Images with keypoint coordinates:
★ ★ ★

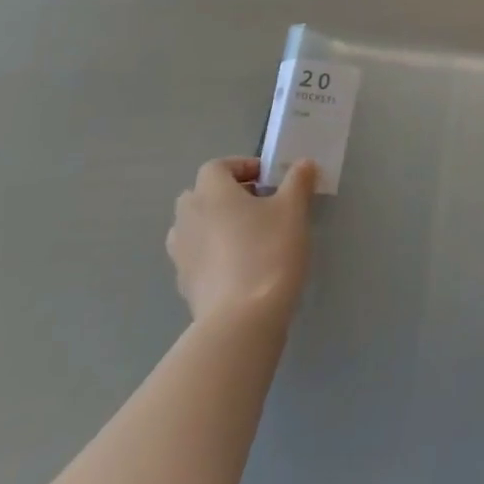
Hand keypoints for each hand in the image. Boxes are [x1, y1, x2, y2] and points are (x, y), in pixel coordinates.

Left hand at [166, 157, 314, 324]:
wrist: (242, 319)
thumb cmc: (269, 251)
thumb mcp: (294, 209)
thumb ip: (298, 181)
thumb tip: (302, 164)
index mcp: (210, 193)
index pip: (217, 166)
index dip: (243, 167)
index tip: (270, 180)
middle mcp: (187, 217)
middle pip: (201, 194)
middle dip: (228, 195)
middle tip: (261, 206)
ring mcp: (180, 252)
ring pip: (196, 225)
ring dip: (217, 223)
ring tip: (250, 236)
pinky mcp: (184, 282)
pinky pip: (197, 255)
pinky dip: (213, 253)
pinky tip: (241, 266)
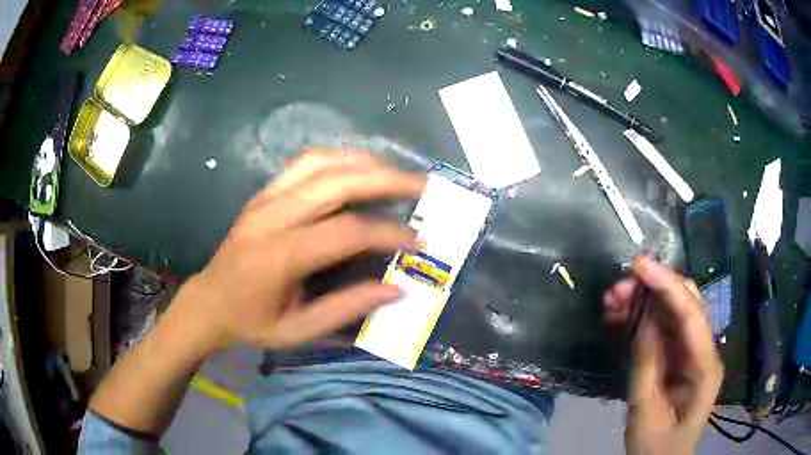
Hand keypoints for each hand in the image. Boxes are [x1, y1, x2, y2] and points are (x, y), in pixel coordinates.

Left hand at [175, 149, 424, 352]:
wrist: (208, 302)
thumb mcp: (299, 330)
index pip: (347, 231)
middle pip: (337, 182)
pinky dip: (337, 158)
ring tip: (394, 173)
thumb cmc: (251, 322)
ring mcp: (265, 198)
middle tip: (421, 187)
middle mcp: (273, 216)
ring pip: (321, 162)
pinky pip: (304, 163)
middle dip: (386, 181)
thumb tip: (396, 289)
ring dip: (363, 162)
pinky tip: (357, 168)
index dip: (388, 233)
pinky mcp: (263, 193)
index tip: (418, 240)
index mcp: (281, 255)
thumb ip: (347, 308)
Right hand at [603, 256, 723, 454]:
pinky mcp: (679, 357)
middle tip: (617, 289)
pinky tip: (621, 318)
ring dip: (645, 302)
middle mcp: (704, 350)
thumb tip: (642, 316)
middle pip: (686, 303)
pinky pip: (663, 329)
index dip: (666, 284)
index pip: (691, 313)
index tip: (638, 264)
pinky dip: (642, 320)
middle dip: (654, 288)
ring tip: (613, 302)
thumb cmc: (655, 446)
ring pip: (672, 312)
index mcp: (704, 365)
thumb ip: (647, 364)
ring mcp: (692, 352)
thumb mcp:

★ ★ ★

▶ [REQUIRED ACTION] Only the lines from the one containing "middle mcp: (704, 350)" through the last line of the records above are to be reproduced, exactly and with both ends included.

▶ [SOLUTION FOR THIS TASK]
middle mcp: (704, 350)
thumb tip: (642, 316)
middle pip: (686, 303)
pinky pip: (663, 329)
index dip: (666, 284)
index pip: (691, 313)
index tip: (638, 264)
pinky dip: (642, 320)
middle dip: (654, 288)
ring tip: (613, 302)
thumb cmc: (655, 446)
ring pip: (672, 312)
index mcp: (704, 365)
thumb ip: (647, 364)
ring mcp: (692, 352)
thumb mcp:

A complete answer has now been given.